Extracted text Block Start

The majority of IT security professionals don’t have full visibility into where all their organization’s sensitive data resides, according to Perspecsys.
Challenges with tracking where sensitive and regulated data is flowing, and the inability to control that flow in outsourced environments such as SaaS cloud applications, where it can move freely between data centers and cloud provider’s partner’s systems, is a key challenge for enterprises in regulated sectors.
More than 125 attendees at RSA Conference 2015 took the survey, which was conducted via in-person interviews by Perspecsys. The results interestingly reveal a split decision when it comes to trust in Cloud Service Providers (CSPs): 52 percent of respondents say they trust their CSP to take care of protecting and controlling their enterprise data and the other half (48 percent) do not.
Enterprises need to consider encrypting or tokenizing any sensitive data before it goes to the cloud, so they retain full control of their information while it is in-transit to the cloud, while it is stored at-rest in the cloud and while it is in-use being processed in the cloud.
IDC forecasts that public IT cloud services will account for more than half of global software, server, and storage spending growth by 2018. The Perspecsys survey findings align with this projection, with 67 percent of respondents preferring to store the majority of enterprise data in the cloud – that is – if data privacy and compliance regulations could be addressed. Interestingly, the current perception remains that private cloud is more secure than its public cloud cousins. For example:
- About half of respondents say existing or impending data privacy regulations impact up to 50 percent of their cloud strategy
- The majority of respondents still house less than a quarter of their data in public cloud environments
- About a third claim no public cloud use at any level (IaaS, PaaS or SaaS), as far as they know.

Extracted text Block End

List each state of data during which, according to the cloud security article above, enterprises keep full control of their information by encrypting or tokenizing it first.

Supplied records Block Start

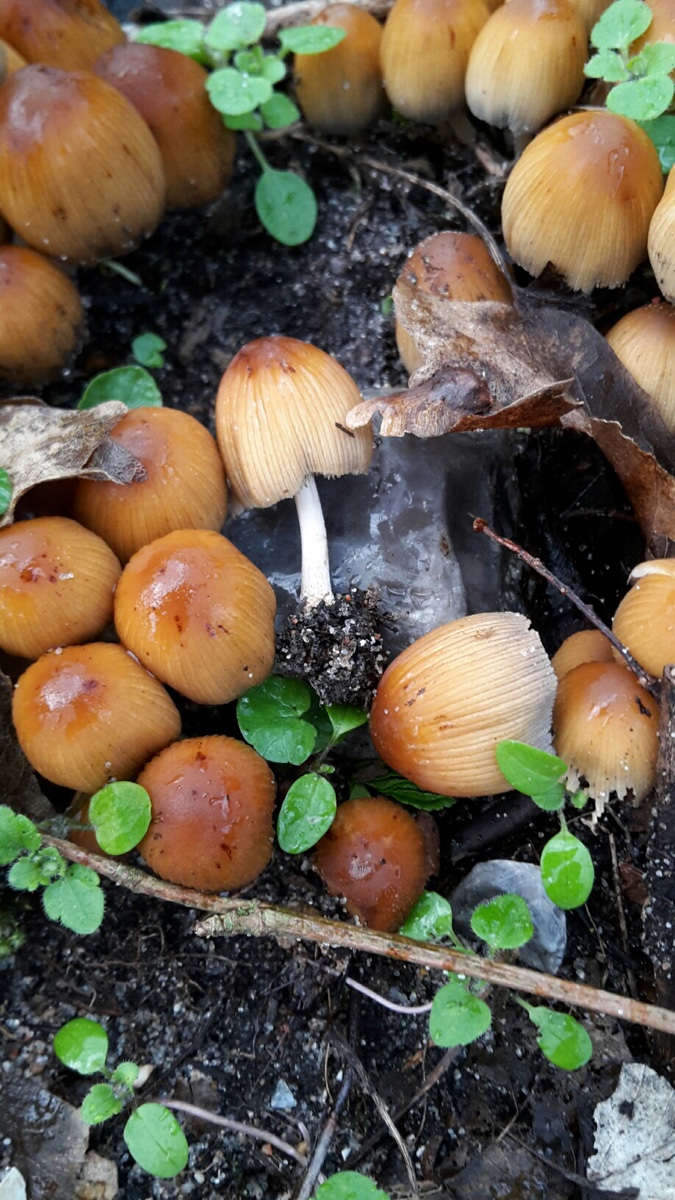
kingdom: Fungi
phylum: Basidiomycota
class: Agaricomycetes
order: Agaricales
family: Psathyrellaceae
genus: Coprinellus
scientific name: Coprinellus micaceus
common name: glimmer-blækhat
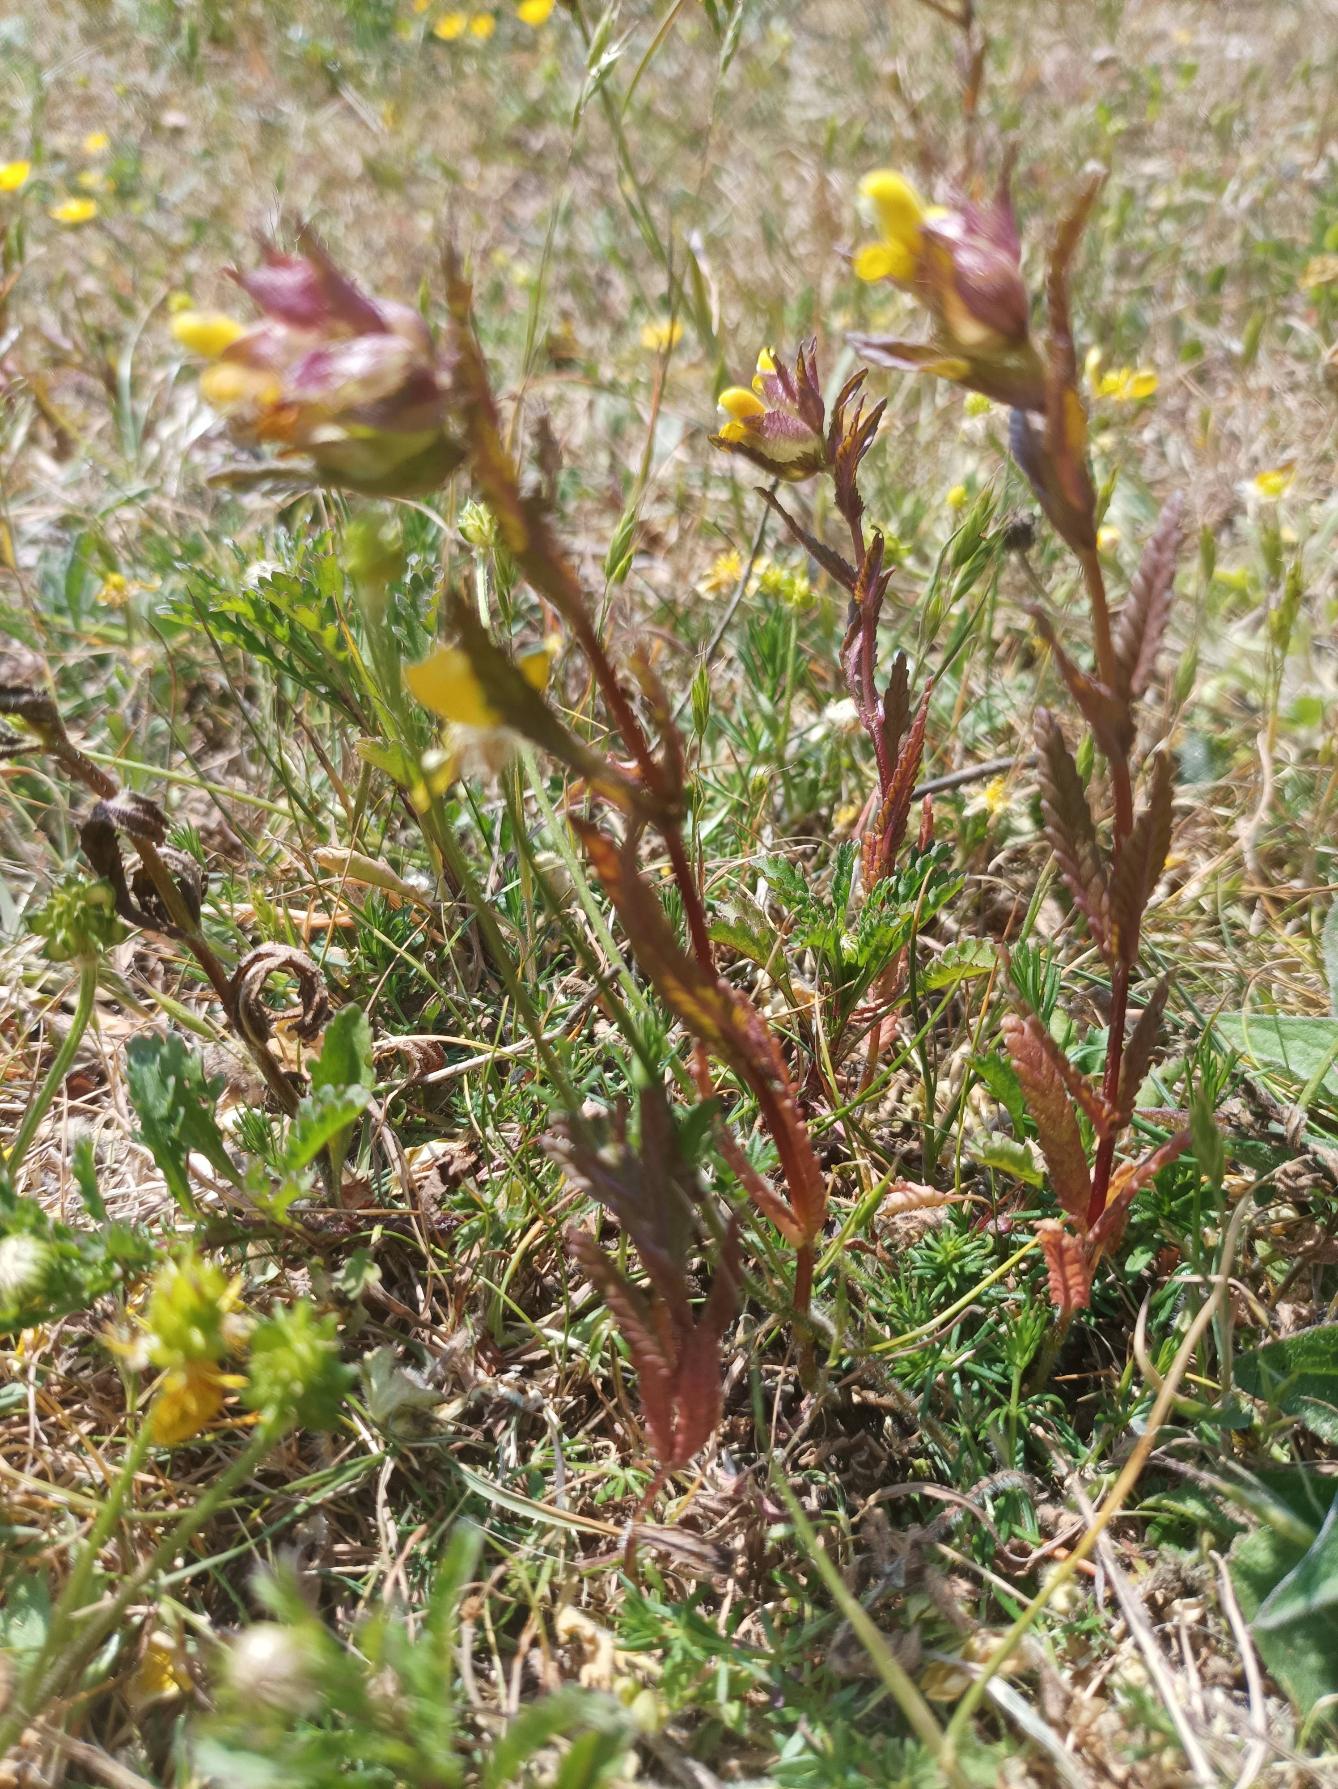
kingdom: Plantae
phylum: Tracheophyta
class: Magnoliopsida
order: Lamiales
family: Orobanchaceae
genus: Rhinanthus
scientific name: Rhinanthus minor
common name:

Supplied records Block End

Your response:
- In transit to the cloud
- Stored at rest in the cloud
- In use, being processed in the cloud